Dr. Bush conceptualized a “private library,” coined “memex” (mem[ory ind]ex) in his essay, which could ingest the “mountain of research,” and use associative indexing — how we think — to correlate trusted data to support human decision making. Although Dr. Bush conceptualized “memex” as a desk-based device complete with levers, buttons, and a microfilm-based storage device, he recognized that future mechanisms and gadgetry would enhance the basic concepts. The core capabilities of “memex” were needed to allow man to “encompass the great record and to grow in the wisdom of race experience.”
That would allow exploration of questions and comments like:
1) With a zettabyte of data and more coming in every day, precisely how are we going to create/impose OWL ontologies to develop “…precise models about various domains of knowledge?”
2) Curious on what grounds hyperlinking is considered the equivalent of associative indexing? Hyperlinks can be used by indexes but hyperlinking isnt indexing. Wasn’t then, isn’t now.
3) The act of indexing is collecting references to a list of subjects. Imposing RDF/OWL may be preparatory steps towards indexing but are not indexing in and of themselves.

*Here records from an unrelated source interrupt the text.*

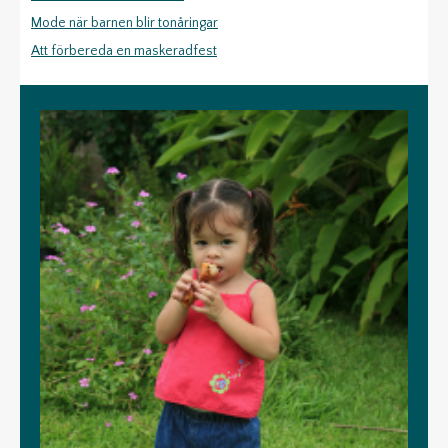
Mode när barnen blir tonåringar
Att förbereda en maskeradfest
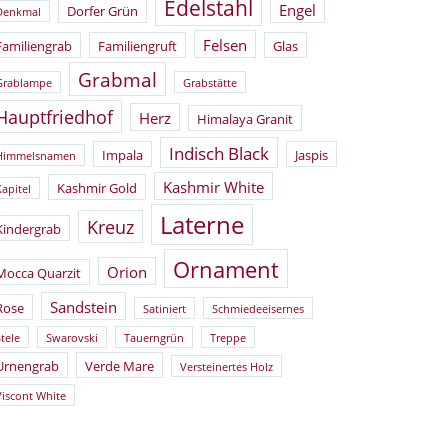
Edelstahl
Engel
Dorfer Grün
Denkmal
Felsen
Familiengrab
Familiengruft
Glas
Grabmal
Grablampe
Grabstätte
Hauptfriedhof
Herz
Himalaya Granit
Indisch Black
Impala
Jaspis
Himmelsnamen
Kashmir White
Kashmir Gold
Kapitel
Laterne
Kreuz
Kindergrab
Ornament
Orion
Mocca Quarzit
Sandstein
Rose
Satiniert
Schmiedeeisernes
tele
Swarovski
Tauerngrün
Treppe
Urnengrab
Verde Mare
Versteinertes Holz
Viscont White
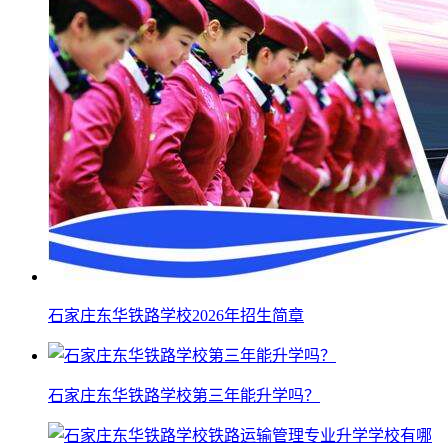
石家庄东华铁路学校2026年招生简章
石家庄东华铁路学校第三年能升学吗？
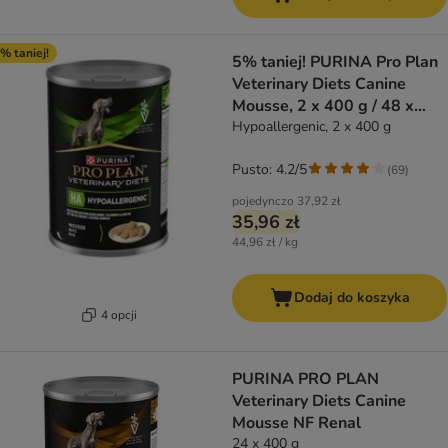
% taniej!
5% taniej! PURINA Pro Plan
Veterinary Diets Canine
Mousse, 2 x 400 g / 48 x
195 g
Hypoallergenic, 2 x 400 g
Pusto: 4.2/5
(
69
)
pojedynczo
37,92 zł
35,96 zł
44,96 zł / kg
Dodaj do koszyka
4 opcji
PURINA PRO PLAN
Veterinary Diets Canine
Mousse NF Renal
24 x 400 g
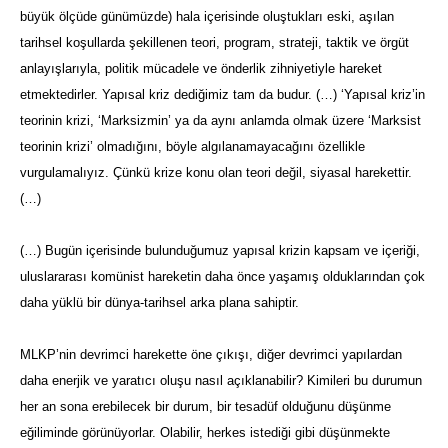
büyük ölçüde günümüzde) hala içerisinde oluştukları eski, aşılan
tarihsel koşullarda şekillenen teori, program, strateji, taktik ve örgüt
anlayışlarıyla, politik mücadele ve önderlik zihniyetiyle hareket
etmektedirler. Yapısal kriz dediğimiz tam da budur. (…) ‘Yapısal kriz’in
teorinin krizi, ‘Marksizmin’ ya da aynı anlamda olmak üzere ‘Marksist
teorinin krizi’ olmadığını, böyle algılanamayacağını özellikle
vurgulamalıyız. Çünkü krize konu olan teori değil, siyasal harekettir.
(…)
(…) Bugün içerisinde bulunduğumuz yapısal krizin kapsam ve içeriği,
uluslararası komünist hareketin daha önce yaşamış olduklarından çok
daha yüklü bir dünya-tarihsel arka plana sahiptir.
MLKP’nin devrimci harekette öne çıkışı, diğer devrimci yapılardan
daha enerjik ve yaratıcı oluşu nasıl açıklanabilir? Kimileri bu durumun
her an sona erebilecek bir durum, bir tesadüf olduğunu düşünme
eğiliminde görünüyorlar. Olabilir, herkes istediği gibi düşünmekte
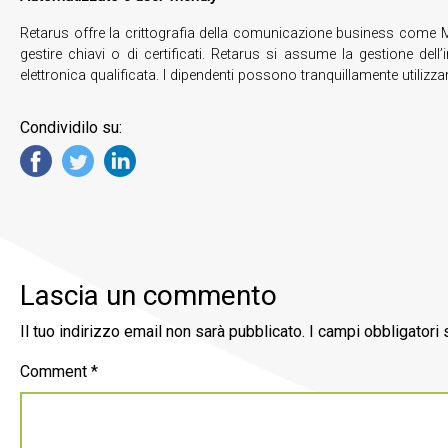
Retarus offre la crittografia della comunicazione business come Ma
gestire chiavi o di certificati. Retarus si assume la gestione d
elettronica qualificata. I dipendenti possono tranquillamente utili
Condividilo su:
Lascia un commento
Il tuo indirizzo email non sarà pubblicato.
I campi obbligatori
Comment
*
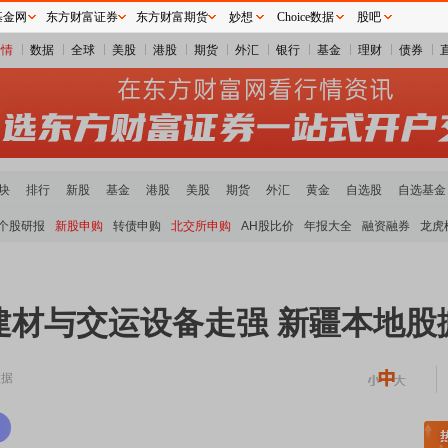
基金网
东方财富证券
东方财富期货
妙想
Choice数据
股吧
行情
数据
全球
美股
港股
期货
外汇
银行
基金
理财
债券
块
排行
新股
基金
港股
美股
期货
外汇
黄金
自选股
自选基金
个股研报
新股申购
转债申购
北交所申购
AH股比价
年报大全
融资融券
龙虎
建材与交运设备走强 新疆本地股
数据
稀土板块领涨
元件板块走强
半导体板块活跃
沪深资金流向
A股估值分析全览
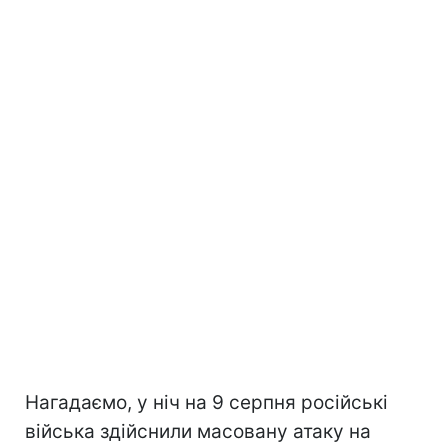
Нагадаємо, у ніч на 9 серпня російські
війська здійснили масовану атаку на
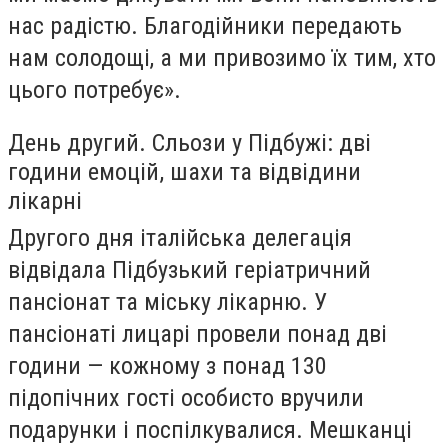
нас радістю. Благодійники передають
нам солодощі, а ми привозимо їх тим, хто
цього потребує».
День другий. Сльози у Підбужі: дві
години емоцій, шахи та відвідини
лікарні
Другого дня італійська делегація
відвідала Підбузький геріатричний
пансіонат та міську лікарню. У
пансіонаті лицарі провели понад дві
години — кожному з понад 130
підопічних гості особисто вручили
подарунки і поспілкувалися. Мешканці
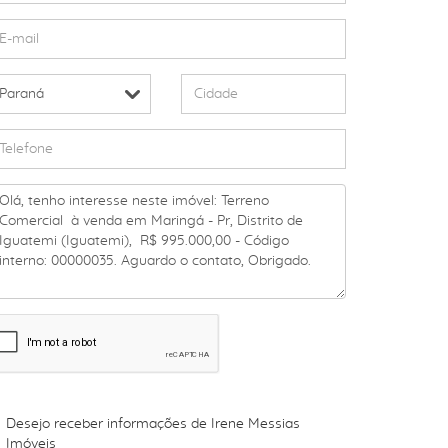
Desejo receber informações de
Irene Messias
Imóveis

4) Description Logics are decidable but why does Steve think human knowledge can be expressed in decidable fashion? There is a vast amount of human knowledge in religion, philosophy, politics, ethics, economics, etc., that cannot be expressed in decidable fashion. Parking regulations can be expressed in decidable fashion, I think, but I don’t know if they are worth the trouble of RDF/OWL.
5) For that matter, where does Steve get the idea that human knowledge is precise? I suppose you could have made that argument in the 1890’s, except for some odd cases, classical physics was sufficient. At least until 1905. (Hint: Think of Albert Einstein.) Human knowledge is always provisional, uncertain and subject to revision. The CERN has apparently observed neutrinos going faster than the speed of light, for example. More revisions of physics are on the way.
Part of what we need to tame the big data “beast” is acceptance that we need information systems that are like ourselves.
That is to say information systems that are tolerant of imprecision, perhaps even inconsistency, that don’t offer a false sense of decidability and omniscience. Then at least we can talk about and recognize the parts of big data that remain to be tackled.